Proxy Advisor Regulation — Is a Speed Bump the Answer?
Proxy advisors and others are voicing displeasure at the notion of a “speed bump” when it comes to proxy advisor reports. Even though the comment period for the SEC’s proposed proxy advisor regulations closed back in February, concerned voices haven’t quieted. The latest concern relates to the “speed bump” that Commissioner Elad Roisman spoke about back in March at CII’s spring conference.
During his remarks, Commissioner Roisman mentioned one idea that would allow contemporaneous review — companies would receive and review a proxy advisor’s report at the same time the proxy advisor sent the report to its clients. While a company reviewed a proxy advisor’s report, as a way to manage “automatic voting,” Commissioner Roisman suggested a “speed bump” — basically a time period during which the proxy advisor would disable any automatic voting submission features.
While some see contemporaneous review and a speed bump as an improvement compared to how things stand today, the constituents that don’t are jumping on the “voice of concern bandwagon.”
First, a CFA Institute blog says they want the SEC to propose new rules so details of contemporaneous review and the speed bump can be better understood. Without reopening a revised proposal for comments, the blog says the SEC risks shutting out stakeholders from providing comments.
A recent Pension & Investments article, titled “Truce sorely wanted on proxy proposal championed by SEC” (subscription required), quotes Glass Lewis’s SVP & GC, Nichol Garzon-Mitchell, as saying the proxy advisor still has concerns about some of the alternatives the SEC may be considering and that details of a new proposed approach should be vetted through public comment. The article also quotes representatives of the Investment Advisor Association and the Council of Institutional Investors as saying that the idea of contemporaneous review and a speed bump is promising but more information is needed and basically the SEC should re-propose the rule to sort out potential concerns and issues.
ISS declined to comment for that article, but separately a recent opinion piece from ISS’s head of Governance Research & Voting, Lorraine Kelly, also voices displeasure about the “speed bump” solution. The opinion piece echoes the IIA and CII concerns and suggests because the alternative proposal is so different from the original rule proposal it should require the rulemaking process to go back to start over. The opinion piece concludes by suggesting the SEC shelve the proposed rules.

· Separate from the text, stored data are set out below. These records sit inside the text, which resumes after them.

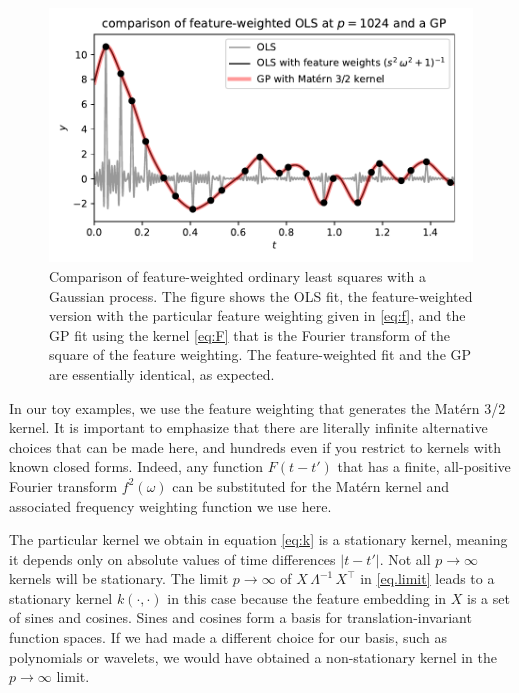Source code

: \documentclass[12pt,letterpaper]{article}
\newlength{\figurewidth}
\begin{document}
\begin{figure}[t]
    \begin{mdframed}
    \includegraphics[width=\figurewidth]{paper/GP.pdf}
    \caption{Comparison of feature-weighted ordinary least squares with a Gaussian process. The figure shows the OLS fit, the feature-weighted version with the particular feature weighting given in \eqref{eq:f}, and the GP fit using the kernel \eqref{eq:F} that is the Fourier transform of the square of the feature weighting. The feature-weighted fit and the GP are essentially identical, as expected.}
    \label{fig:gp}
    \end{mdframed}
\end{figure}

In our toy examples, we use the feature weighting that generates the Mat\'ern 3/2 kernel.
It is important to emphasize that there are literally infinite alternative choices that can be made here, and hundreds even if you restrict to kernels with known closed forms.
Indeed, any function $F(t-t')$ that has a finite, all-positive Fourier transform $f^2(\omega)$ can be substituted for the Mat\'ern kernel and associated frequency weighting function we use here.

The particular kernel we obtain in equation \eqref{eq:k} is a stationary kernel, meaning it depends only on absolute values of time differences $|t - t'|$. Not all $p\rightarrow\infty$ kernels will be stationary. The limit $p\rightarrow\infty$ of $X\,\Lambda^{-1}\,X^\top$ in \eqref{eq.limit} leads to a stationary kernel $k(\cdot,\cdot)$ in this case because the feature embedding in $X$ is a set of sines and cosines.
Sines and cosines form a basis for translation-invariant function spaces.
If we had made a different choice for our basis, such as polynomials or wavelets, we would have obtained a non-stationary kernel in the $p\rightarrow\infty$ limit.
\end{document}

Give the Commission credit; it’s no easy task to try to change or improve the process around proxy advisor reports and they’ve stepped up to try and address it. The proposed rules are controversial and no matter what is done, somebody’s probably not going to like it. At the same time, companies have been frustrated for years with the existing process for proxy advisor reports so some change would likely be welcome news.